Tuesday, October 30, 2007

Paul's Doctrine of Grace

I think that Paul's teachings of "Salvation by Grace" are used to create a sinister distortion of the true Grace of God, as well as a distortion of God's Justice.

A Distortion of Grace

According to Paul, God requires death and blood as a payment for sin. (Romans 6:23) The system of animal sacrifice in the Mosaic law is reinterpreted by followers of Paul as a system of death by proxy, and the inferior Mosaic sacrifice of animals is eventually replaced with the infinite and superior "New Testament" sacrifice of a Divine being: Jesus. The idea is that in order for Justice to be fulfilled, God requires the payment for each sin to be exacted, and Jesus has become the payment for the sins of all those who accept him.

The problem with this? YHVH is a god of Love, and He is more capable than any human being. The truth of the Mosaic system is this: God commanded us to Love him. We show our love for Him by obeying Torah, by following Mitzvot (Commandments.) When we make mistakes, he offers true forgiveness for us. Animal sacrifices were offered in order to give up our good things to God, as a token of our love. The forgiveness that he offers is true because it isn't about displacing punishment onto another, its about forgiving.

Have you ever been really angry at someone? Perhaps you've wanted to hit them? God asks us to forgive our fellow men. Does this mean we should take out our anger by hitting a stand-in so that the one who offended doesn't need to pay? No. That is just redirection of anger. No forgiveness happened, the wrath merely got redirected. We forgive our fellows by extending mercy towards them, by giving them a second chance. If we, being human, can muster up the strength to do this virtuous thing, certainly God can do it, too!

So the truth is that God can really forgive you! Just pray and ask him for it. The catch is, that you must really be sorry, and you must be serious about not repeating your sins. This expression of our sorrow and re-commitment to follow Torah is the repentance that Jesus, John the Baptist, and dozens of prophets of the Hebrew Scriptures called people unto.

A Distortion of Justice

Even though God extends mercy to us for our honest mistakes, he is a fair and righteous judge. Paul's teachings are used to distort justice by people who teach that it is not by works (following mitzvot) that we are saved but by "grace alone" through faith on Jesus Christ.

A Pauline Christian can imagine someone who robs, steals, cheats, bears false witness, covets, and also accepts Jesus Christ as their savior to be "covered" by the grace of Jesus.

They also see someone who follows all the mitzvot, loves God and their neighbor, feeds the hungry and clothes the naked going to Hell because they did not accept Jesus Christ as their savior, justifying this by the statement that "All have sinned and fall short of the glory of God."

Jesus taught ethics. He promised people that they were near to the Kingdom of God when they lived according to the Torah and demonstrated love to their fellows. Jesus actively forgave sins during his life, telling people to go and sin no more!
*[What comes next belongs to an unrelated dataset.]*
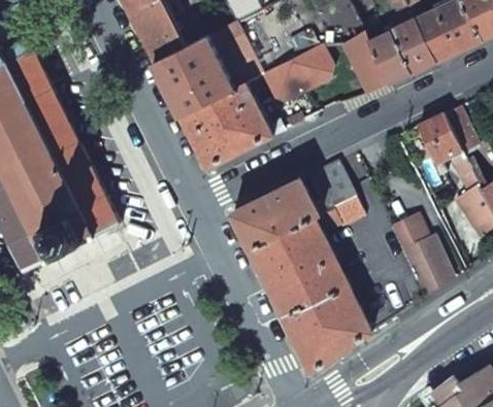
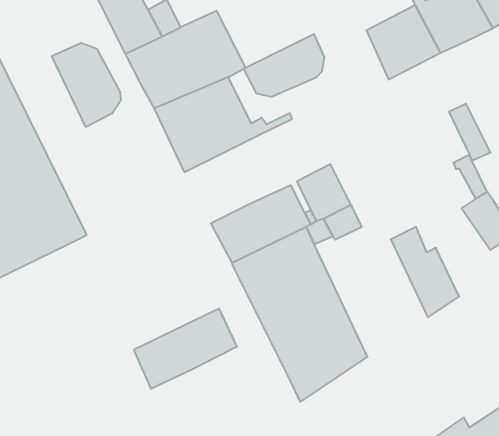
building: [343,31,388,93] -> none
building: none -> [52,43,121,127]
building: [416,113,460,164] -> none
building: none -> [134,308,237,389]

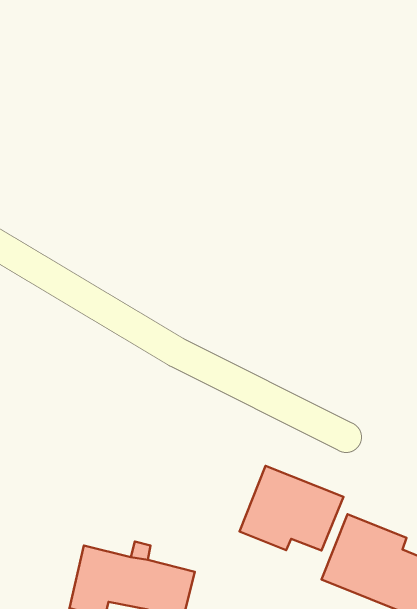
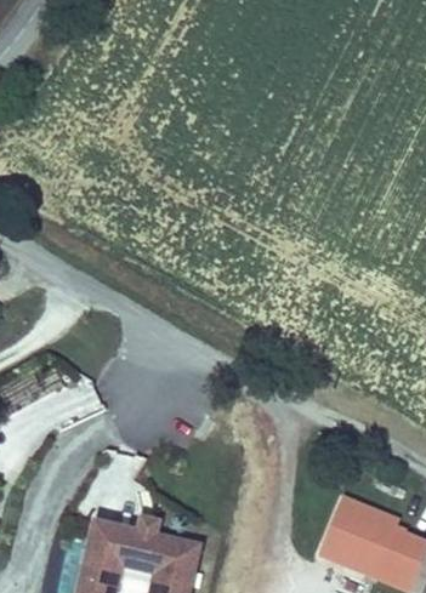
building: [239,466,343,550] -> none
He never spoke about suffering to take on all sins by proxy at his death. That doctrine didn't exist until Paul taught it. He did, however, die because of (from) people's sins. Sin was the cause of his death.

By teaching grace alone (and contradicting James even on the subject of Abraham's justification), Paul opens the door for the permissibility of sinfulness, corruption, selfishness, etc. It is true that a grace-alone believer can truly repent, and live by God's law, and become sanctified, but without works there is no attempt to fulfill mitzvot, and the person living in faith without works is therefore failing in the first commandment, to love the LORD thy God.

If you serve God with a sincere heart, he will become your deliverance, and you need not fear. He is the most Just of all judges, because he can weigh your heart in the balance together with the evidence of your actions.

In Defense of Babylon

There is one point I would like to explain on behalf of the so-called Christians. I am not sure if they even understand this, because I never did until recently, but three of their doctrines add up to eliminate some of the ill logic described above. Protestants typically believe that the believers constitute the "Body of Christ" and because of this, Christ isn't a Proxy (in your behalf), but rather is a reinforced part of your own self, thus God is punishing "you" (the Body of Christ) for your own sin. (Does this mean that the Body of Christ is a sinful being?) And, on the other side, the Trinity equates Jesus with the Father, which means instead of punishing you, he's taking the punishment upon an aspect of himself. This is supposed to reconcile the problems with true forgiveness and proxy punishment that I mentioned above. It is a clever attempt made by the philosophies of men, but it fails to measure up adequately to the simplicity and beauty of a true system of repentance and forgiveness.

To Sum Up

It turns out that the God of Israel is a God of Love, offering genuine mercy and forgiveness, and perfect justice, while the Christ-God of Pauline Christianity is a bloodthirsty, vengeful being, that doesn't have a heart big enough to forgive but instead must kill his own innocent son in order to let the wicked run free.

Please, tell me if I've gotten this wrong!